HALLO, THERE! This is the 200th post on Adoxoblog. Choosing to celebrate that milestone with call backs to the ten least read articles on the site is not as perverse as it might seem. Many posts have tens of thousands of views– which I think is pretty good for a blog that isn’t really about anything in particular, never has cat GIFs on it and almost never mentions tits– but some pages have almost no views, and there are hundreds of other things to read here as well besides the greatest hits. So may I present to you the top ten least wanted on this blog in the hope that you’ll be encouraged to seek out some of Adoxoblog’s less frequented areas.
Mushuda I and Mushuda II. Almost no text here, which is probably why hardly anybody ever finds these pages. However, if you read this blog regularly then you are probably the sort of person who would enjoy seeing a bunch of Japanese furries laying seige to somebody’s house with insecticide packages and a turquoise bear marrying a doll who is also obsessed with insecticide. MUSHADA MUSHADA MUSHUDA.
Signals for passing pilots. Just in case you ever need to say NO to an aircraft.

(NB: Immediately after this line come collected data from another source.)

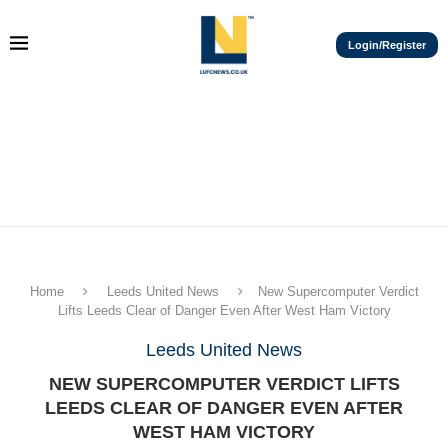
Login/Register
Home
Leeds United News
New Supercomputer Verdict
Lifts Leeds Clear of Danger Even After West Ham Victory
Leeds United News
NEW SUPERCOMPUTER VERDICT LIFTS
LEEDS CLEAR OF DANGER EVEN AFTER
WEST HAM VICTORY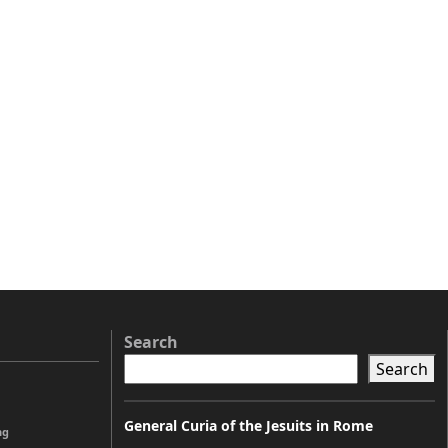
Search
Search
General Curia of the Jesuits in Rome
ng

Smells Like Papal Spirits. Pope Leo XIII was crunk.
Beautiful Spam III: “This is the carrot on a stick”. Buy stem cells off the internet! What could possibly go wrong?
Cook me Amadeus. Boys: identify nine ovens and win yourself a record player. I know, it’s almost too exciting to contemplate.
Visit Edinburgh: “A downright necrological purgatory.” I used to live there. In Edinburgh, not Purgatory. If you’ve ever been to Waverley Station you’ll know exactly what Robert Louis Stevenson was talking about.
The Devilphone. Actual villagers with real pitchforks.
HALLO, THERE! the robot, answering your vital questions about Walschaerts’ valve gears.
Yeah that’s the perfect roll roll roll perfect roll Product horror. “These poor models are clearly at the very nadir of their careers and we should pity them for having to feign ecstatic delirium at the prospect of their mouths (and at about 00:50… eyes) being stuffed with gelatinous tubes of randomness.”